- _Stored data_:
━━━━━━━━━━━━━━━━
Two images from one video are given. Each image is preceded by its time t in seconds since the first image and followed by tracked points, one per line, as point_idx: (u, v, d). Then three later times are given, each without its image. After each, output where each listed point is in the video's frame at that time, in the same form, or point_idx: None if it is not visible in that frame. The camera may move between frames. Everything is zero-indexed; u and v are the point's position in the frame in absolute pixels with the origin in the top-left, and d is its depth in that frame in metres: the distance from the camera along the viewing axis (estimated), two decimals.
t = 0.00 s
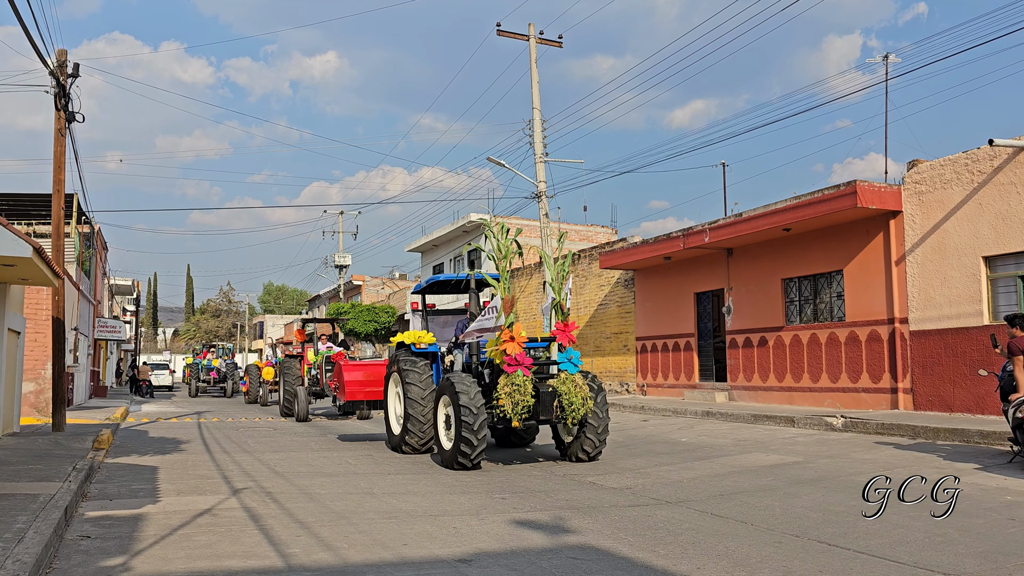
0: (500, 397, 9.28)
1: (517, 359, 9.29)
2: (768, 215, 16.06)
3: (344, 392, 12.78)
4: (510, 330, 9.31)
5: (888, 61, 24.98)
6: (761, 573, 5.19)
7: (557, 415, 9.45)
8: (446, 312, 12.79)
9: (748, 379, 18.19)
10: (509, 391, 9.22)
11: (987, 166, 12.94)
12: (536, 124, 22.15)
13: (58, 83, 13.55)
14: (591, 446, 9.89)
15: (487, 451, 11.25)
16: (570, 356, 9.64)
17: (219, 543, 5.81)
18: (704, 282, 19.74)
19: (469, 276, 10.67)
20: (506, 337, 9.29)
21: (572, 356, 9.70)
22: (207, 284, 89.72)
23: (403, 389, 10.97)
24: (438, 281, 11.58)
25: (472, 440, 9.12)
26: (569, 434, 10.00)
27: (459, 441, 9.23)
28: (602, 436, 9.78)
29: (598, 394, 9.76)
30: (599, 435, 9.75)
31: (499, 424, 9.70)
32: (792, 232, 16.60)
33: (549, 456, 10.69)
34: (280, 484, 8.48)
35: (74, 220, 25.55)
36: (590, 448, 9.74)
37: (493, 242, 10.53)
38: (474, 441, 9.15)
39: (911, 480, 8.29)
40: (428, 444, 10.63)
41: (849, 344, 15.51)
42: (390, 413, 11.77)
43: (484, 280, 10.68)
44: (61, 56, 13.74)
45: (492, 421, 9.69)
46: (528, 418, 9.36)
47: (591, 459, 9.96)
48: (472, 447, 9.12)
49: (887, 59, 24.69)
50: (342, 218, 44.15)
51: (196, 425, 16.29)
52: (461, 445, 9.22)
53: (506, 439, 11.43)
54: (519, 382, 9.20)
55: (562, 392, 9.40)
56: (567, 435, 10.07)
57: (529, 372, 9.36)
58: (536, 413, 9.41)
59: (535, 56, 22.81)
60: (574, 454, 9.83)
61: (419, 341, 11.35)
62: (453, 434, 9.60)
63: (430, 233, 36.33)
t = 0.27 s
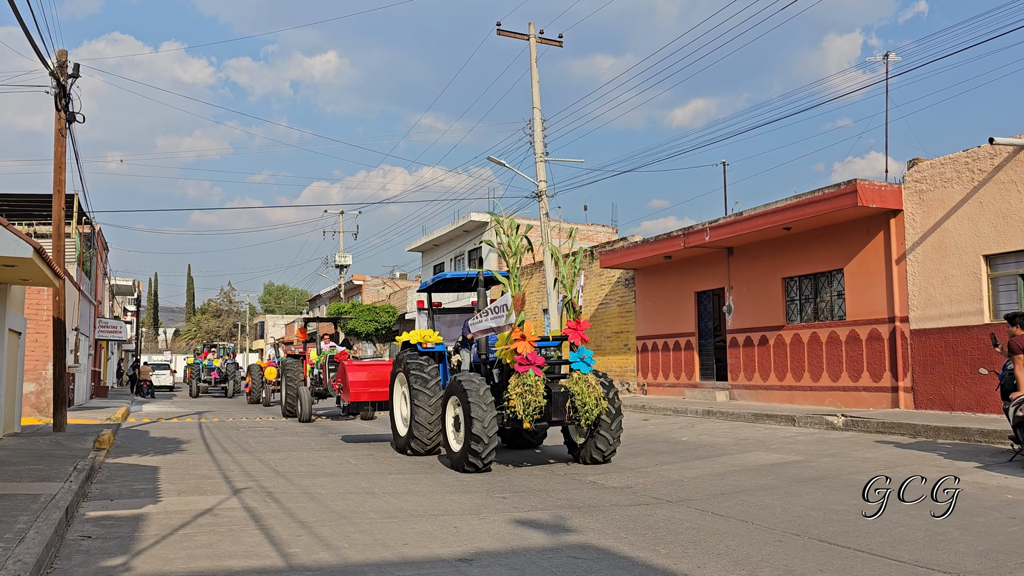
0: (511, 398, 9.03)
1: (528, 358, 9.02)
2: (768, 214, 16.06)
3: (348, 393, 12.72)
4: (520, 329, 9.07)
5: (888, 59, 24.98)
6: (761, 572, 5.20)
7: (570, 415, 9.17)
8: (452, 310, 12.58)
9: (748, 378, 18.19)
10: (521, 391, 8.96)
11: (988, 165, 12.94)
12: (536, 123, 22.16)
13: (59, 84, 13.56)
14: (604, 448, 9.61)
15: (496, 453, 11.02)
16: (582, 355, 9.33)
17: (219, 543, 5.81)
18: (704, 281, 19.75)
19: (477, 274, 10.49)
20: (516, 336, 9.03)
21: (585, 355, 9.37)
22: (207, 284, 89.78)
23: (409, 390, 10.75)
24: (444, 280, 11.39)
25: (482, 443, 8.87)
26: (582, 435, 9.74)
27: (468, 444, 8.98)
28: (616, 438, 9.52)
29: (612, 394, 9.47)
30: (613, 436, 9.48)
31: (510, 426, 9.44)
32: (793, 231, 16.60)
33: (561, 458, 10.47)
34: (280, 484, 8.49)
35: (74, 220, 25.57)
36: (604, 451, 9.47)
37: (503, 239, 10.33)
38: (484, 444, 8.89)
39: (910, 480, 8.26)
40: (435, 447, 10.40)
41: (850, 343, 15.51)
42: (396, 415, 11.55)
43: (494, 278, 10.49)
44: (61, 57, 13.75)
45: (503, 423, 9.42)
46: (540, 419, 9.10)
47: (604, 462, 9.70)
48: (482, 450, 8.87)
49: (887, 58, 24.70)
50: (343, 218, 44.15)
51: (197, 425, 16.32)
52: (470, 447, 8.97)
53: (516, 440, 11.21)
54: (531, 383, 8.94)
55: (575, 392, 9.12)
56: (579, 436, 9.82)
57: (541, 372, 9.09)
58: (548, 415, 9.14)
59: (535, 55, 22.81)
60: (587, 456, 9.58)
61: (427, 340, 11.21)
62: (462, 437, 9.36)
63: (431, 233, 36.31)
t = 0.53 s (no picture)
━━━━━━━━━━━━━━━━
- _The problem_: One stretch of the lines above is wanted, from the line that contains "33: (549, 456, 10.69)" through the line that contains "59: (535, 56, 22.81)". Output it exactly.

- _Response to this exercise_:
33: (549, 456, 10.69)
34: (280, 484, 8.48)
35: (74, 220, 25.55)
36: (590, 448, 9.74)
37: (493, 242, 10.53)
38: (474, 441, 9.15)
39: (911, 480, 8.29)
40: (428, 444, 10.63)
41: (849, 344, 15.51)
42: (390, 413, 11.77)
43: (484, 280, 10.68)
44: (61, 56, 13.74)
45: (492, 421, 9.69)
46: (528, 418, 9.36)
47: (591, 459, 9.96)
48: (472, 447, 9.12)
49: (887, 59, 24.69)
50: (342, 218, 44.15)
51: (196, 425, 16.29)
52: (461, 445, 9.22)
53: (506, 439, 11.43)
54: (519, 382, 9.20)
55: (562, 392, 9.40)
56: (567, 435, 10.07)
57: (529, 372, 9.36)
58: (536, 413, 9.41)
59: (535, 56, 22.81)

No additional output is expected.